▶ **TASK DESCRIPTION**
Copy every line of text in the records below, keeping the wording, spelling and line breaks the same.

▶ **EXTRACTED ENTRIES**
○ ○ ○
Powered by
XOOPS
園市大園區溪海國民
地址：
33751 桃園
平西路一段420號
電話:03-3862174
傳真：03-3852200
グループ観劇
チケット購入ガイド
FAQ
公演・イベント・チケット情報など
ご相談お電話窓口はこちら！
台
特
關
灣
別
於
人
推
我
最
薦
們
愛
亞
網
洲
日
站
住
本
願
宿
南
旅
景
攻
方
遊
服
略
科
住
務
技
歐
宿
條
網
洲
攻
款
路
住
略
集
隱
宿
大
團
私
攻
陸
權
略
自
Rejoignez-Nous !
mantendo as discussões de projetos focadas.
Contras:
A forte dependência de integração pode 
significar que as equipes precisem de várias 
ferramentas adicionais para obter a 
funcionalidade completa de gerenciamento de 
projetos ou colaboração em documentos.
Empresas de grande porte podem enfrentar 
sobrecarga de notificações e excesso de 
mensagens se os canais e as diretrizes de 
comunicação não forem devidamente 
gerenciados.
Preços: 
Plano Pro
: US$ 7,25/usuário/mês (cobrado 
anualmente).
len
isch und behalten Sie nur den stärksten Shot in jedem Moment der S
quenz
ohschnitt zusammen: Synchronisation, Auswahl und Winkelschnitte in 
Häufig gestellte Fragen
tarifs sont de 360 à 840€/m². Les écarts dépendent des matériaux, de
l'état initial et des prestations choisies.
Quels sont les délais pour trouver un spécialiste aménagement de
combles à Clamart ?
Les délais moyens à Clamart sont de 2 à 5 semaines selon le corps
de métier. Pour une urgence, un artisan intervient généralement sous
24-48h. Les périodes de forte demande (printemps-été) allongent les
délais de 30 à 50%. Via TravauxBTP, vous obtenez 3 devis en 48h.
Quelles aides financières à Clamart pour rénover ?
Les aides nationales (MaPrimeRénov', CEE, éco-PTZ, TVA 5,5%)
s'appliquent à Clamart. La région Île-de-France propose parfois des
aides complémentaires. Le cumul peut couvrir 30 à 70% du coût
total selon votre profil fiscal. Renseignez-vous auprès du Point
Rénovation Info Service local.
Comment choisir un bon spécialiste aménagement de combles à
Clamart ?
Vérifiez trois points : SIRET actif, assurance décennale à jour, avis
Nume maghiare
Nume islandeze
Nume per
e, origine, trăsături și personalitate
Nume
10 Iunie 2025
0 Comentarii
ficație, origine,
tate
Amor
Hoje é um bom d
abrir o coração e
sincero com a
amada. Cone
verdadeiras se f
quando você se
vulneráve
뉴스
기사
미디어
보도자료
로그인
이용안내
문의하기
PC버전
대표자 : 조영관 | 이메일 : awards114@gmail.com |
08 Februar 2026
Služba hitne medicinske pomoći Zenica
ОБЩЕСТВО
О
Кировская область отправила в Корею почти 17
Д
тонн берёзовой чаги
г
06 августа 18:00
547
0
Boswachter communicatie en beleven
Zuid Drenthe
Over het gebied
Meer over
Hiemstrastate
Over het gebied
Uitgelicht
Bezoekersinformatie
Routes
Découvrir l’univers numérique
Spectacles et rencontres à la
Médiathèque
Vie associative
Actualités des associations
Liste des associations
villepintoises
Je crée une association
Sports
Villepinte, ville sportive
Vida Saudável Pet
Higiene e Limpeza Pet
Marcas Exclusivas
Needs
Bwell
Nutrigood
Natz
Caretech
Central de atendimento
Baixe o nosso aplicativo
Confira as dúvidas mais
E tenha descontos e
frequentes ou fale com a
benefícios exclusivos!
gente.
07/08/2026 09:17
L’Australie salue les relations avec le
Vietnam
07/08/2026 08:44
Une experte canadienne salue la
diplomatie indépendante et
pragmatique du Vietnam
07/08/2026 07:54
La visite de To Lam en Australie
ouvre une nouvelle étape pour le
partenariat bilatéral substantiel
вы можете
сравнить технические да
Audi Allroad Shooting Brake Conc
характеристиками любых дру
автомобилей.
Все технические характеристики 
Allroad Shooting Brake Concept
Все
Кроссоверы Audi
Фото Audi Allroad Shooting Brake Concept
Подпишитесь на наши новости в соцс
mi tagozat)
○ ○ ○
▶ **REPLY**
Powered by
XOOPS
園市大園區溪海國民
地址：
33751 桃園
平西路一段420號
電話:03-3862174
傳真：03-3852200
グループ観劇
チケット購入ガイド
FAQ
公演・イベント・チケット情報など
ご相談お電話窓口はこちら！
台
特
關
灣
別
於
人
推
我
最
薦
們
愛
亞
網
洲
日
站
住
本
願
宿
南
旅
景
攻
方
遊
服
略
科
住
務
技
歐
宿
條
網
洲
攻
款
路
住
略
集
隱
宿
大
團
私
攻
陸
權
略
自
Rejoignez-Nous !
mantendo as discussões de projetos focadas.
Contras:
A forte dependência de integração pode 
significar que as equipes precisem de várias 
ferramentas adicionais para obter a 
funcionalidade completa de gerenciamento de 
projetos ou colaboração em documentos.
Empresas de grande porte podem enfrentar 
sobrecarga de notificações e excesso de 
mensagens se os canais e as diretrizes de 
comunicação não forem devidamente 
gerenciados.
Preços: 
Plano Pro
: US$ 7,25/usuário/mês (cobrado 
anualmente).
len
isch und behalten Sie nur den stärksten Shot in jedem Moment der S
quenz
ohschnitt zusammen: Synchronisation, Auswahl und Winkelschnitte in 
Häufig gestellte Fragen
tarifs sont de 360 à 840€/m². Les écarts dépendent des matériaux, de
l'état initial et des prestations choisies.
Quels sont les délais pour trouver un spécialiste aménagement de
combles à Clamart ?
Les délais moyens à Clamart sont de 2 à 5 semaines selon le corps
de métier. Pour une urgence, un artisan intervient généralement sous
24-48h. Les périodes de forte demande (printemps-été) allongent les
délais de 30 à 50%. Via TravauxBTP, vous obtenez 3 devis en 48h.
Quelles aides financières à Clamart pour rénover ?
Les aides nationales (MaPrimeRénov', CEE, éco-PTZ, TVA 5,5%)
s'appliquent à Clamart. La région Île-de-France propose parfois des
aides complémentaires. Le cumul peut couvrir 30 à 70% du coût
total selon votre profil fiscal. Renseignez-vous auprès du Point
Rénovation Info Service local.
Comment choisir un bon spécialiste aménagement de combles à
Clamart ?
Vérifiez trois points : SIRET actif, assurance décennale à jour, avis
Nume maghiare
Nume islandeze
Nume per
e, origine, trăsături și personalitate
Nume
10 Iunie 2025
0 Comentarii
ficație, origine,
tate
Amor
Hoje é um bom d
abrir o coração e
sincero com a
amada. Cone
verdadeiras se f
quando você se
vulneráve
뉴스
기사
미디어
보도자료
로그인
이용안내
문의하기
PC버전
대표자 : 조영관 | 이메일 : awards114@gmail.com |
08 Februar 2026
Služba hitne medicinske pomoći Zenica
ОБЩЕСТВО
О
Кировская область отправила в Корею почти 17
Д
тонн берёзовой чаги
г
06 августа 18:00
547
0
Boswachter communicatie en beleven
Zuid Drenthe
Over het gebied
Meer over
Hiemstrastate
Over het gebied
Uitgelicht
Bezoekersinformatie
Routes
Découvrir l’univers numérique
Spectacles et rencontres à la
Médiathèque
Vie associative
Actualités des associations
Liste des associations
villepintoises
Je crée une association
Sports
Villepinte, ville sportive
Vida Saudável Pet
Higiene e Limpeza Pet
Marcas Exclusivas
Needs
Bwell
Nutrigood
Natz
Caretech
Central de atendimento
Baixe o nosso aplicativo
Confira as dúvidas mais
E tenha descontos e
frequentes ou fale com a
benefícios exclusivos!
gente.
07/08/2026 09:17
L’Australie salue les relations avec le
Vietnam
07/08/2026 08:44
Une experte canadienne salue la
diplomatie indépendante et
pragmatique du Vietnam
07/08/2026 07:54
La visite de To Lam en Australie
ouvre une nouvelle étape pour le
partenariat bilatéral substantiel
вы можете
сравнить технические да
Audi Allroad Shooting Brake Conc
характеристиками любых дру
автомобилей.
Все технические характеристики 
Allroad Shooting Brake Concept
Все
Кроссоверы Audi
Фото Audi Allroad Shooting Brake Concept
Подпишитесь на наши новости в соцс
mi tagozat)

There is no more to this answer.